I need help.

Question

The number of telephone connection C(n) that can be made among n telephone is given by the quadratic function C(n) =1/2(n^2-n). How many telephones are needed to make 66 connections?

A financial planner invested part of 50,000 at 7.5% simple annual and the rest at 6% simple annual interest.
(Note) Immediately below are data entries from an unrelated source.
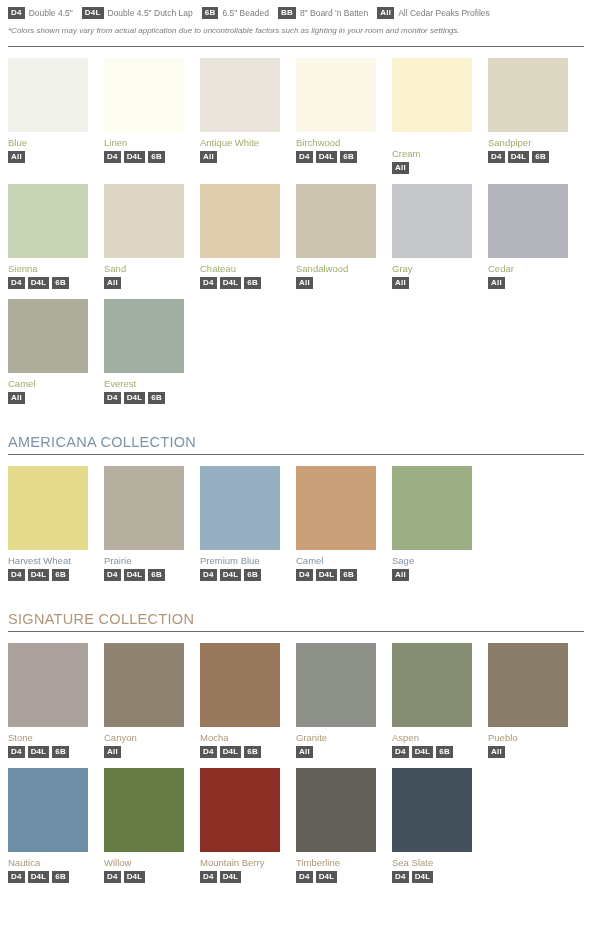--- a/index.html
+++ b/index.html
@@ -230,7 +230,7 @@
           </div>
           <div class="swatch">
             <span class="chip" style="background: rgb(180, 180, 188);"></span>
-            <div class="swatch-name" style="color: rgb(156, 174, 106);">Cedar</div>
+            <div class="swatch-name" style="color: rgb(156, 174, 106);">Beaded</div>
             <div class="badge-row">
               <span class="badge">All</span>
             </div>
The total interest earned the first year was $3,240. Find the amount invested at each rate

Answer 1

1)

Number of connections n = 66.

Given quadratic function of the number of telephone C(n) =1/2(n²-n).

C(n) =(n/2)(n – 1)

Substitute n = 66

C(66) =(66/2)(66 - 1).

= 33(65)

= 2145

The number of telephones for 66 connections is 2145.

Answer 2

2)

Let

x = The number of dollars invested at simple annual interest rate of 7.5 %

y = The number of dollars invested at  simple annual interest rate of 6 %

Total investment = x + y

Actual Total investment = 50000.

x + y = 50000

y = 50000 - x.                              --------------------------------- (1)

Time = 1 year

Formula of simple interest I = PTR/100

Interest earned at the rate of 7.5 % is I_x = (x)(1)(7.5)/100

I_x = 0.075x

Interest earned at the rate of 6 % is I_y = (y)(1)(6)/100

I_y = 0.06y

The total interest earned the first year = I_x + I_y = 0.075x + 0.06y

Actual total interest earned the first year = 3240

0.075x + 0.06y = 3240

Multiply each side by 100.

( 0.075x + 0.06y ) 100 = (3240)(100)

7.5x + 6y = 324000.                           --------------------------------- (2)

Substitute equation (1) in equation (2)

7.5x + 6(50000 - x) = 324000

7.5x + 300000 - 6x = 324000

1.5x = 324000 – 300000

1.5x = 24000

x = 24000 / 1.5

x = 16000.

Substitute x = 16000 in equation (1)

y = 50000 - 16000

y = 34000.

Solution :

The $ 16,000 invested at simple annual interest rate of 7.5 %.

The $ 34,000 invested at simple annual interest rate of 6 %.